Reproduce every line of the listing below word for word, omitting the pictures.

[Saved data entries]
────────
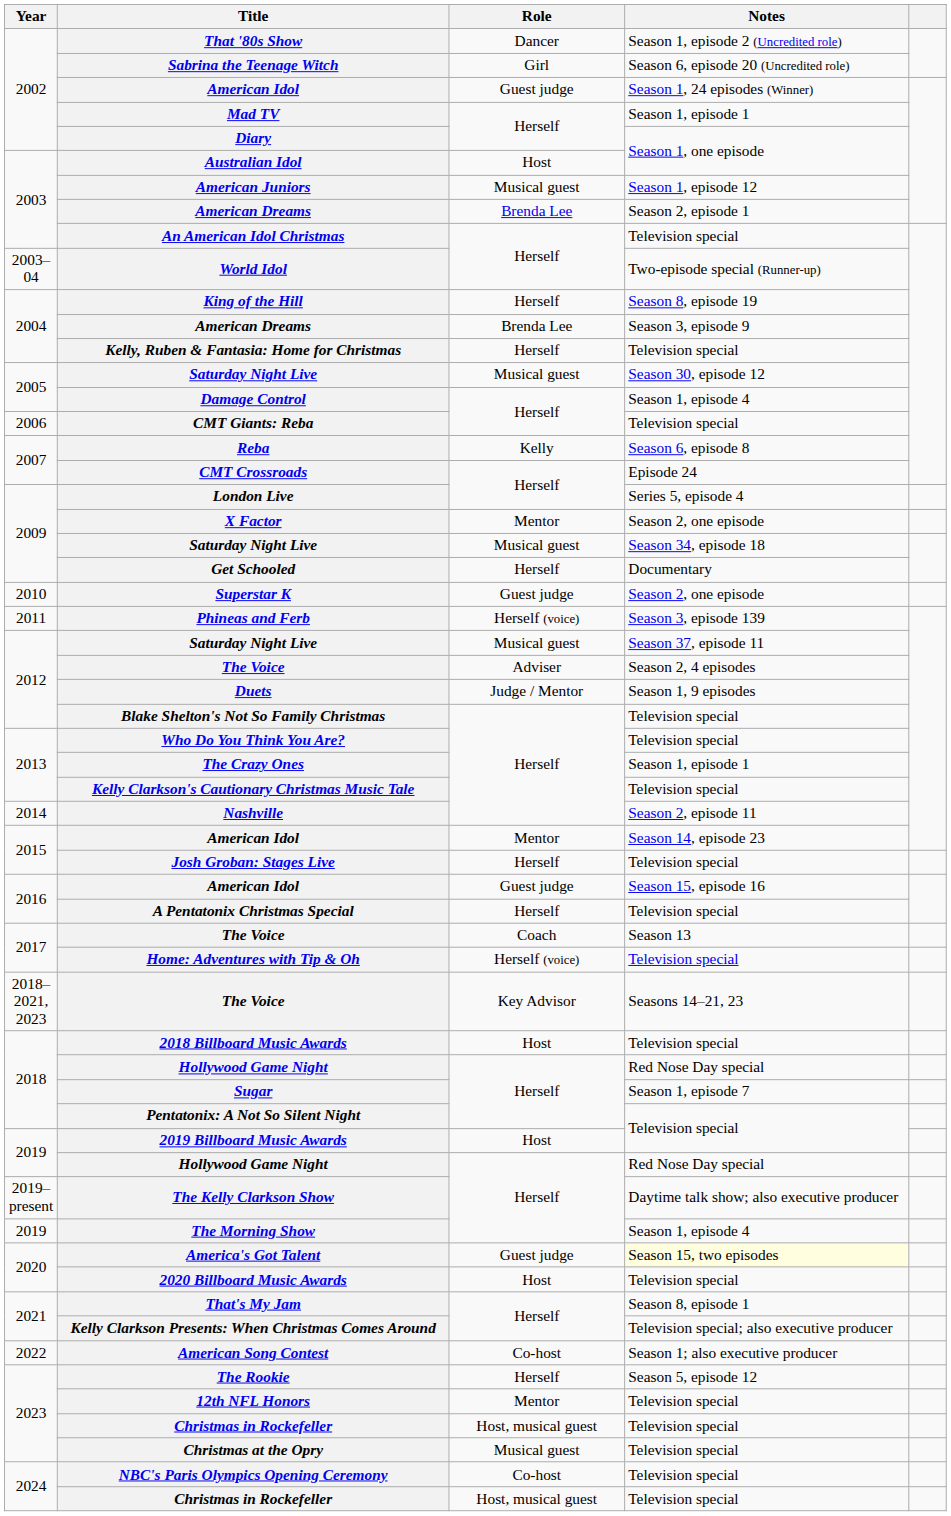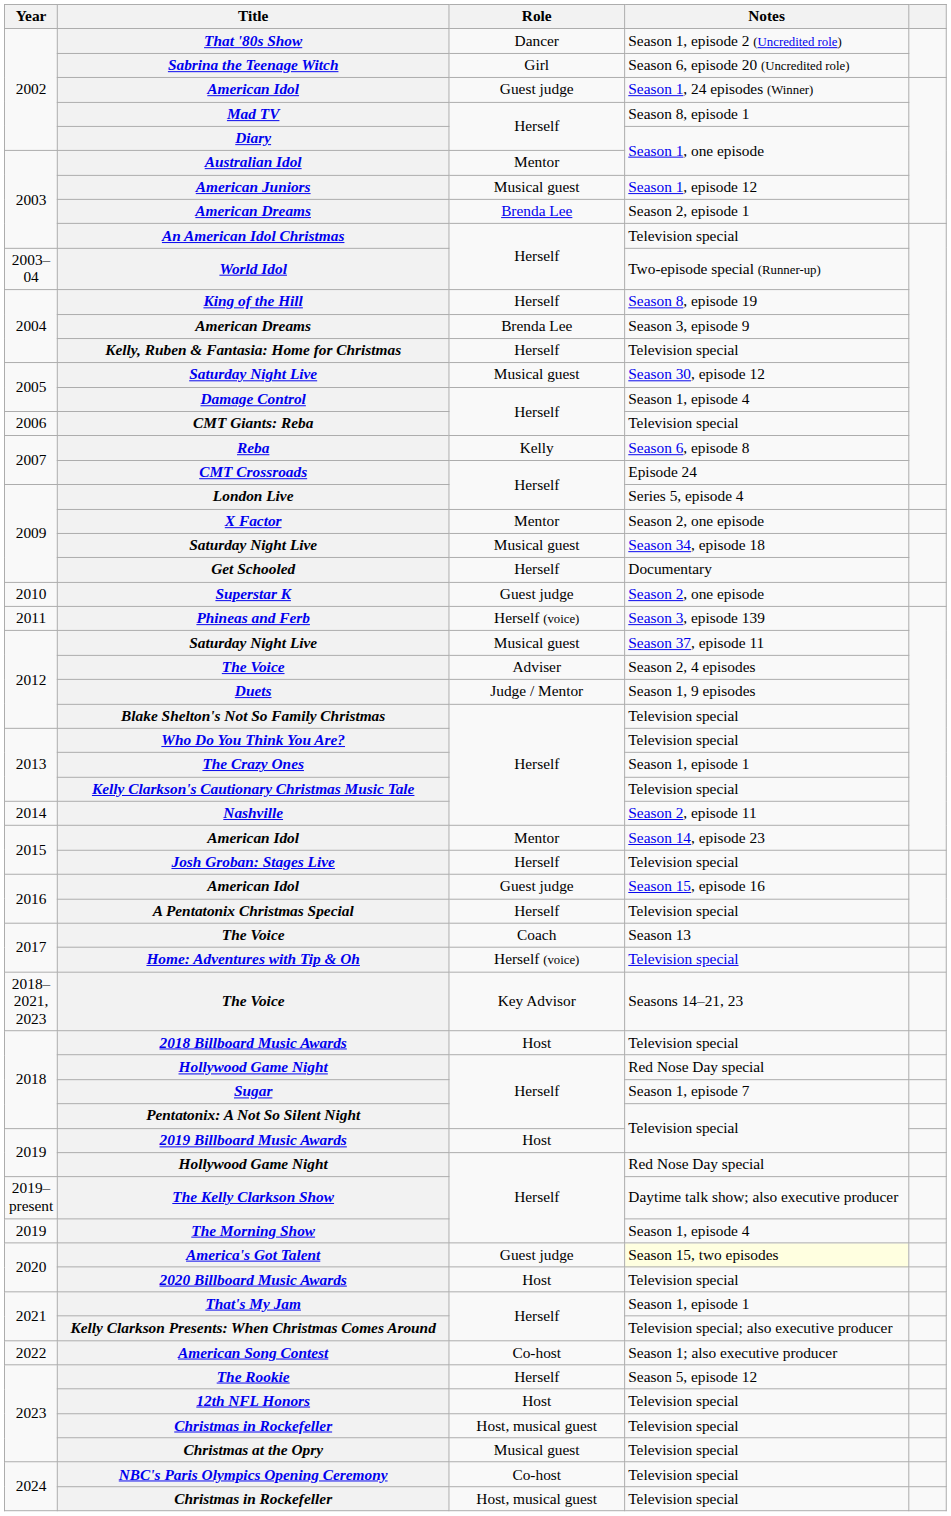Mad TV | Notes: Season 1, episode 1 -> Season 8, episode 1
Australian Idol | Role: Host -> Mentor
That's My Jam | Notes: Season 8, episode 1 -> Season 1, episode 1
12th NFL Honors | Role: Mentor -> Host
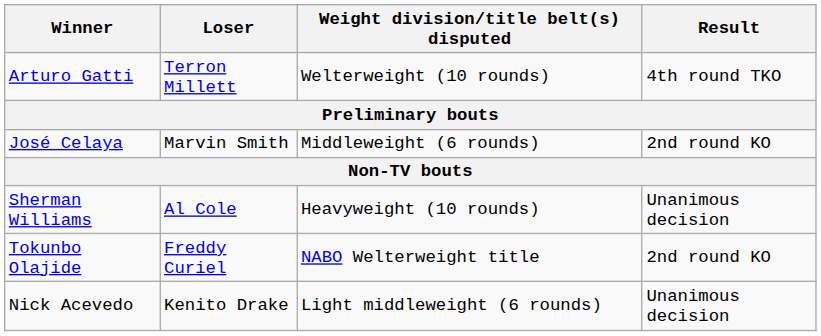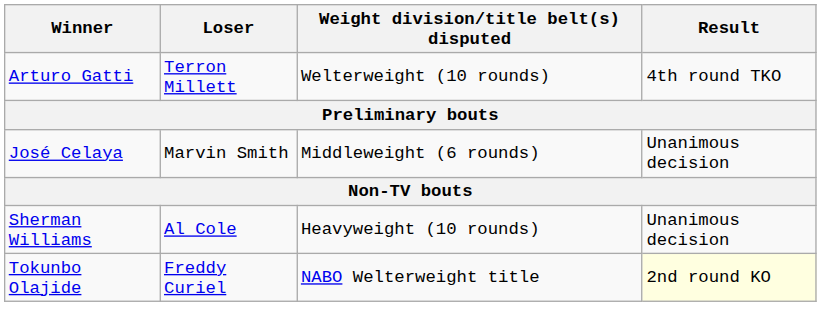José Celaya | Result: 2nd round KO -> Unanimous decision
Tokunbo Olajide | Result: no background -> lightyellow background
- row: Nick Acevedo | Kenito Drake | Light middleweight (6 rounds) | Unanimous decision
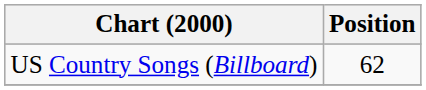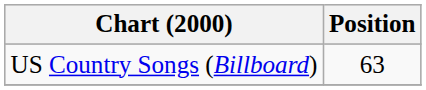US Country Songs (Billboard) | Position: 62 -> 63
────────
Full response:
Mad TV | Notes: Season 1, episode 1 -> Season 8, episode 1
Australian Idol | Role: Host -> Mentor
That's My Jam | Notes: Season 8, episode 1 -> Season 1, episode 1
12th NFL Honors | Role: Mentor -> Host
José Celaya | Result: 2nd round KO -> Unanimous decision
Tokunbo Olajide | Result: no background -> lightyellow background
- row: Nick Acevedo | Kenito Drake | Light middleweight (6 rounds) | Unanimous decision
US Country Songs (Billboard) | Position: 62 -> 63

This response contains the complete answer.